Error when I train with train_gpu.py. (tf_records) #85

rainmaker712 · 2019-06-28T23:33:49Z

Hi, thanks for your contribution.

I was trying to preprocess my own data and training own my gpu machine, but after I created the tfrecords file from the wiki data and try to run train, it does not work with "TypeError: filenames must be a tf.data.Dataset of tf.string elements."

It seems like simple dir issues or tfrecords does not complete correctly since I saw on the logs num of record info path is zero.

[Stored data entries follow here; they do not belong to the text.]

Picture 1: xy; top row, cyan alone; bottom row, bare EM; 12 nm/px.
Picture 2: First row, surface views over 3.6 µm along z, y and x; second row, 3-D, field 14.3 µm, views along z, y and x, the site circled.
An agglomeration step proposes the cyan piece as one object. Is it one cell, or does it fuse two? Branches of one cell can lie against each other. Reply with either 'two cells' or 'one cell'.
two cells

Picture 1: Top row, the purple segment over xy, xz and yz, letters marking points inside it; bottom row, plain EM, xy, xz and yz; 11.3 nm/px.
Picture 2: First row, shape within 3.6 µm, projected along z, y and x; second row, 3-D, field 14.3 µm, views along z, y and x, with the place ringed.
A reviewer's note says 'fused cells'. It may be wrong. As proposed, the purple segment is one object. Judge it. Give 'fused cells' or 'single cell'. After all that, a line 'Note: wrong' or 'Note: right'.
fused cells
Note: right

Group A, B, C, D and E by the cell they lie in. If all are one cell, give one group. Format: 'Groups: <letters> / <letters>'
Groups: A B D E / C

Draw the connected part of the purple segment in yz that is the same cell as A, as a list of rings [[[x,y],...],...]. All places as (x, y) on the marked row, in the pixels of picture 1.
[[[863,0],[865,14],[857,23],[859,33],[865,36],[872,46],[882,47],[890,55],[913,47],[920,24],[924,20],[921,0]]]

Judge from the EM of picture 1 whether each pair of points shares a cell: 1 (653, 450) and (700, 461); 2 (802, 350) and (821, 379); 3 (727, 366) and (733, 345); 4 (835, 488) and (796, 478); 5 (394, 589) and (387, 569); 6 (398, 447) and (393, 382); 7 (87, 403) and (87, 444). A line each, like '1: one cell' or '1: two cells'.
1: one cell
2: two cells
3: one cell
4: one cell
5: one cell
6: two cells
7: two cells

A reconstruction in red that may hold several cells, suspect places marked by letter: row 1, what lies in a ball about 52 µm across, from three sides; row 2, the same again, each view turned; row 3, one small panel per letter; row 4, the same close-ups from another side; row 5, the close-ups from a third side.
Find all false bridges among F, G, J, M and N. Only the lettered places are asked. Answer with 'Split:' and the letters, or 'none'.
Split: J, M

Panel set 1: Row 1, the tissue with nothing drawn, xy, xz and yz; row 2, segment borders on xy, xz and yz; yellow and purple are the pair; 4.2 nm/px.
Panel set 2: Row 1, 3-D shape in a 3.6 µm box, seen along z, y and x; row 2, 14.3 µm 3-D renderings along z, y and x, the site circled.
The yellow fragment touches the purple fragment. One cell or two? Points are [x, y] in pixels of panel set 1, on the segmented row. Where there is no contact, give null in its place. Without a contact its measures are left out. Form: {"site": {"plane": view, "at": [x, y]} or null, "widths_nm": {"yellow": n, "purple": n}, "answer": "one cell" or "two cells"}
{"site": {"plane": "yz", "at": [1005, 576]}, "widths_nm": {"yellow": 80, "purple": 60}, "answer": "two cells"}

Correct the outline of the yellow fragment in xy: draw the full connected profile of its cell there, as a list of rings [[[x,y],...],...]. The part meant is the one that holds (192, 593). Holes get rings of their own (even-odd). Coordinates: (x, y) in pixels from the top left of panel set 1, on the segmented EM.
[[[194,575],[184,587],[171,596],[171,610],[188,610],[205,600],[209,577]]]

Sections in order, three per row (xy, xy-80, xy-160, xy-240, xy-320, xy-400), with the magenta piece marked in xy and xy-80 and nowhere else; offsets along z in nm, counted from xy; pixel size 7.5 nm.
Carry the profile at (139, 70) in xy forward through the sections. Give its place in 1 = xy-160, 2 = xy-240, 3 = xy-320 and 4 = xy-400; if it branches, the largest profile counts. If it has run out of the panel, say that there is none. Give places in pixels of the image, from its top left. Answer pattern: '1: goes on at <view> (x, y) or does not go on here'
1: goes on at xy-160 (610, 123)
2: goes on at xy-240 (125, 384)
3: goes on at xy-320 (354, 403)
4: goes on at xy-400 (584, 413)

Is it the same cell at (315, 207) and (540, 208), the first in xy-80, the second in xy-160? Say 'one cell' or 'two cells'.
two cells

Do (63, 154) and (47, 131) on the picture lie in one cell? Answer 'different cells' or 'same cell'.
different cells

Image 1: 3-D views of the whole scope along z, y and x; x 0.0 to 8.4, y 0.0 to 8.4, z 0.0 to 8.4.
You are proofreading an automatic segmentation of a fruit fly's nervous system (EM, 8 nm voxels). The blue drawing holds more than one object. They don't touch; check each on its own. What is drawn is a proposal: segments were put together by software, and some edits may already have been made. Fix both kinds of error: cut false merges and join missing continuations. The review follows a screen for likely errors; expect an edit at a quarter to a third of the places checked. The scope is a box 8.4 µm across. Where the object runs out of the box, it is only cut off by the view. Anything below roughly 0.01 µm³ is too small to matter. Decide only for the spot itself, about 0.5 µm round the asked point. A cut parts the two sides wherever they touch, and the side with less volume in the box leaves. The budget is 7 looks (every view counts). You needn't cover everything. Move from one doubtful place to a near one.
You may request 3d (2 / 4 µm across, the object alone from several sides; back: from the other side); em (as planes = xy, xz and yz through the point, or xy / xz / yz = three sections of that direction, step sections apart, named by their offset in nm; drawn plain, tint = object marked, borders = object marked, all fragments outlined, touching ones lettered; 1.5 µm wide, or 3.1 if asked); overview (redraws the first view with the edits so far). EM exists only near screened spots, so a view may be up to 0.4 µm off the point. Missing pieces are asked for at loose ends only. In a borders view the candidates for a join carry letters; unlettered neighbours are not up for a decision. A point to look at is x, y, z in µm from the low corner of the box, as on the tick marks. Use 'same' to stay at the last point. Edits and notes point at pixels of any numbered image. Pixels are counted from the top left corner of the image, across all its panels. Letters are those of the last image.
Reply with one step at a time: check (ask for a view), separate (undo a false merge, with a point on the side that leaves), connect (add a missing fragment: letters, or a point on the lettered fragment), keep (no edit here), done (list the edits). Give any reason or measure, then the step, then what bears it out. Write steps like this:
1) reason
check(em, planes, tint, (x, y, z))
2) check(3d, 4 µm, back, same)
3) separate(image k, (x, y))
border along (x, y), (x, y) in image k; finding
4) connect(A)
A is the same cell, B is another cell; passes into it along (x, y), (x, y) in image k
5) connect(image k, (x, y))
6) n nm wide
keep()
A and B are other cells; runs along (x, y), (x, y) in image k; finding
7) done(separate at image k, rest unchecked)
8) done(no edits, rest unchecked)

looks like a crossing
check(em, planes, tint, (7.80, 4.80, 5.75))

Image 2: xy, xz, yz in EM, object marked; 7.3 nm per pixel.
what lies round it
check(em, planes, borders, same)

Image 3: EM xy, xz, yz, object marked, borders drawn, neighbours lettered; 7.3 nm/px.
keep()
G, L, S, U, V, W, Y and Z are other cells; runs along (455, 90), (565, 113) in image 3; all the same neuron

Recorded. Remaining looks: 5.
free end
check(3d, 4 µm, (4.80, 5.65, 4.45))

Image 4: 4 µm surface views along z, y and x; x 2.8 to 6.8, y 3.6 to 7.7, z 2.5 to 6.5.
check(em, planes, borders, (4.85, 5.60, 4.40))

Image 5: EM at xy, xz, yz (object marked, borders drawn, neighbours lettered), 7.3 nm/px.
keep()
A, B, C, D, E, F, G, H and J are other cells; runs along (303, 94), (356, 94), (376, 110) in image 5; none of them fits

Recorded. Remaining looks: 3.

Does anyone have a similar issue?
Appreciate for help.

I0629 08:26:34.599769 4393649600 tf_logging.py:115] n_token 32000
I0629 08:26:34.600133 4393649600 tf_logging.py:115] Use the following tfrecord dirs: ['data_out3/tfrecords']
I0629 08:26:34.600275 4393649600 tf_logging.py:115] [0] Record glob: data_out3/tfrecords/record_info-train-*.bsz-16.seqlen-128.reuse-64.bi.alpha-6.beta-1.fnp-85.json
I0629 08:26:34.600965 4393649600 tf_logging.py:115] [0] Num of record info path: 0
I0629 08:26:34.601068 4393649600 tf_logging.py:115] [Dir 0] Number of chosen batches: 0
I0629 08:26:34.601134 4393649600 tf_logging.py:115] [Dir 0] Number of chosen files: 0
I0629 08:26:34.601197 4393649600 tf_logging.py:115] []
I0629 08:26:34.601253 4393649600 tf_logging.py:115] Total number of batches: 0
I0629 08:26:34.601778 4393649600 tf_logging.py:115] Total number of files: 0
I0629 08:26:34.601840 4393649600 tf_logging.py:115] []
I0629 08:26:34.601900 4393649600 tf_logging.py:115] num of batches 0
I0629 08:26:34.601970 4393649600 tf_logging.py:115] Host 0 handles 0 files
Traceback (most recent call last):
File "train_gpu.py", line 328, in
tf.app.run()
File "/Users/user/tf110/lib/python3.6/site-packages/tensorflow/python/platform/app.py", line 125, in run
_sys.exit(main(argv))
File "train_gpu.py", line 324, in main
train("/gpu:0")
File "train_gpu.py", line 212, in train
train_set = train_input_fn(params)
File "/Users/user/xlnet/data_utils.py", line 868, in input_fn
num_predict=num_predict)
File "/Users/user/xlnet/data_utils.py", line 757, in get_dataset
bsz_per_core=bsz_per_core)
File "/Users/user/xlnet/data_utils.py", line 566, in parse_files_to_dataset
dataset = tf.data.TFRecordDataset(dataset)
File "/Users/user/tf110/lib/python3.6/site-packages/tensorflow/python/data/ops/readers.py", line 194, in init
"filenames must be a tf.data.Dataset of tf.string elements.")
TypeError: filenames must be a tf.data.Dataset of tf.string elements.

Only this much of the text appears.